DATA TO EXAMINE section start

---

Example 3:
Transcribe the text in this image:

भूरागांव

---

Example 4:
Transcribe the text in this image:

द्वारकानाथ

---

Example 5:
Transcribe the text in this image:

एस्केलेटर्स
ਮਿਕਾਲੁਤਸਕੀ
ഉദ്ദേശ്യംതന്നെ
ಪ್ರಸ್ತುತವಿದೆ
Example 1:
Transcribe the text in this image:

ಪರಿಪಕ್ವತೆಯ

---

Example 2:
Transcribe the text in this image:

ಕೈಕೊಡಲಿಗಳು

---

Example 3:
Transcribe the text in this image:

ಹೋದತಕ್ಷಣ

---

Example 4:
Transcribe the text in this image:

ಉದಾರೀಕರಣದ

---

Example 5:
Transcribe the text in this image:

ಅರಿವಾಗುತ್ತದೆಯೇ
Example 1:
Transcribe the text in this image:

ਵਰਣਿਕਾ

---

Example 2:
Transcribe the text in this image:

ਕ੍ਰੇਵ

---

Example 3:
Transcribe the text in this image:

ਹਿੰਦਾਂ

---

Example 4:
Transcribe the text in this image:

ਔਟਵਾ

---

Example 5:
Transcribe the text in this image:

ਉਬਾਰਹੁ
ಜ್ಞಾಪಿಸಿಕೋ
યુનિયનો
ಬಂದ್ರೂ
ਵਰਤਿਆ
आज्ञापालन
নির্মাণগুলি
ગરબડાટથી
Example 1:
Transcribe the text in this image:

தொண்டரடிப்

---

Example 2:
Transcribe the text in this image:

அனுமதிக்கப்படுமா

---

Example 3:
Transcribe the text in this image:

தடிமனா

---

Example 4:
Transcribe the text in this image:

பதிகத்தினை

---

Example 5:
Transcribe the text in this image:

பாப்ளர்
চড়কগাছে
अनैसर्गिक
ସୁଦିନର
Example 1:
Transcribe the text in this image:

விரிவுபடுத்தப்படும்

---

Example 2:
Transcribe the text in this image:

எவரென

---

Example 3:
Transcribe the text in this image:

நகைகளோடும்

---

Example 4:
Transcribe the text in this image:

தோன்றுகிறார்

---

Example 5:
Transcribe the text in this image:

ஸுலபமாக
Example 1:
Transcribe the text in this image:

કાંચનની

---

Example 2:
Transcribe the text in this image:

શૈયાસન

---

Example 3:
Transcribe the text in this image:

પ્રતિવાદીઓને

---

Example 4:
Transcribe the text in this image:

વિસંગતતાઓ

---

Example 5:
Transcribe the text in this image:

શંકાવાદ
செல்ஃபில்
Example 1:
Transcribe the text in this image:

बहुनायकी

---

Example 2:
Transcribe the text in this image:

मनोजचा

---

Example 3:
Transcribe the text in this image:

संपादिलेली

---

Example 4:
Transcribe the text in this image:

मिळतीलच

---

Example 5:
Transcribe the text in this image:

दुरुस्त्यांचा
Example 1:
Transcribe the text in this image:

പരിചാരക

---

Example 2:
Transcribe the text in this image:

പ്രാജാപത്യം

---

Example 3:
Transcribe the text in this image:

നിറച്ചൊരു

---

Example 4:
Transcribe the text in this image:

DATA TO EXAMINE section end

DIRECTIONS: An exact restatement of the data is required.

OUTPUT OF THE TASK:
---

Example 3:
Transcribe the text in this image:

भूरागांव

---

Example 4:
Transcribe the text in this image:

द्वारकानाथ

---

Example 5:
Transcribe the text in this image:

एस्केलेटर्स
ਮਿਕਾਲੁਤਸਕੀ
ഉദ്ദേശ്യംതന്നെ
ಪ್ರಸ್ತುತವಿದೆ
Example 1:
Transcribe the text in this image:

ಪರಿಪಕ್ವತೆಯ

---

Example 2:
Transcribe the text in this image:

ಕೈಕೊಡಲಿಗಳು

---

Example 3:
Transcribe the text in this image:

ಹೋದತಕ್ಷಣ

---

Example 4:
Transcribe the text in this image:

ಉದಾರೀಕರಣದ

---

Example 5:
Transcribe the text in this image:

ಅರಿವಾಗುತ್ತದೆಯೇ
Example 1:
Transcribe the text in this image:

ਵਰਣਿਕਾ

---

Example 2:
Transcribe the text in this image:

ਕ੍ਰੇਵ

---

Example 3:
Transcribe the text in this image:

ਹਿੰਦਾਂ

---

Example 4:
Transcribe the text in this image:

ਔਟਵਾ

---

Example 5:
Transcribe the text in this image:

ਉਬਾਰਹੁ
ಜ್ಞಾಪಿಸಿಕೋ
યુનિયનો
ಬಂದ್ರೂ
ਵਰਤਿਆ
आज्ञापालन
নির্মাণগুলি
ગરબડાટથી
Example 1:
Transcribe the text in this image:

தொண்டரடிப்

---

Example 2:
Transcribe the text in this image:

அனுமதிக்கப்படுமா

---

Example 3:
Transcribe the text in this image:

தடிமனா

---

Example 4:
Transcribe the text in this image:

பதிகத்தினை

---

Example 5:
Transcribe the text in this image:

பாப்ளர்
চড়কগাছে
अनैसर्गिक
ସୁଦିନର
Example 1:
Transcribe the text in this image:

விரிவுபடுத்தப்படும்

---

Example 2:
Transcribe the text in this image:

எவரென

---

Example 3:
Transcribe the text in this image:

நகைகளோடும்

---

Example 4:
Transcribe the text in this image:

தோன்றுகிறார்

---

Example 5:
Transcribe the text in this image:

ஸுலபமாக
Example 1:
Transcribe the text in this image:

કાંચનની

---

Example 2:
Transcribe the text in this image:

શૈયાસન

---

Example 3:
Transcribe the text in this image:

પ્રતિવાદીઓને

---

Example 4:
Transcribe the text in this image:

વિસંગતતાઓ

---

Example 5:
Transcribe the text in this image:

શંકાવાદ
செல்ஃபில்
Example 1:
Transcribe the text in this image:

बहुनायकी

---

Example 2:
Transcribe the text in this image:

मनोजचा

---

Example 3:
Transcribe the text in this image:

संपादिलेली

---

Example 4:
Transcribe the text in this image:

मिळतीलच

---

Example 5:
Transcribe the text in this image:

दुरुस्त्यांचा
Example 1:
Transcribe the text in this image:

പരിചാരക

---

Example 2:
Transcribe the text in this image:

പ്രാജാപത്യം

---

Example 3:
Transcribe the text in this image:

നിറച്ചൊരു

---

Example 4:
Transcribe the text in this image:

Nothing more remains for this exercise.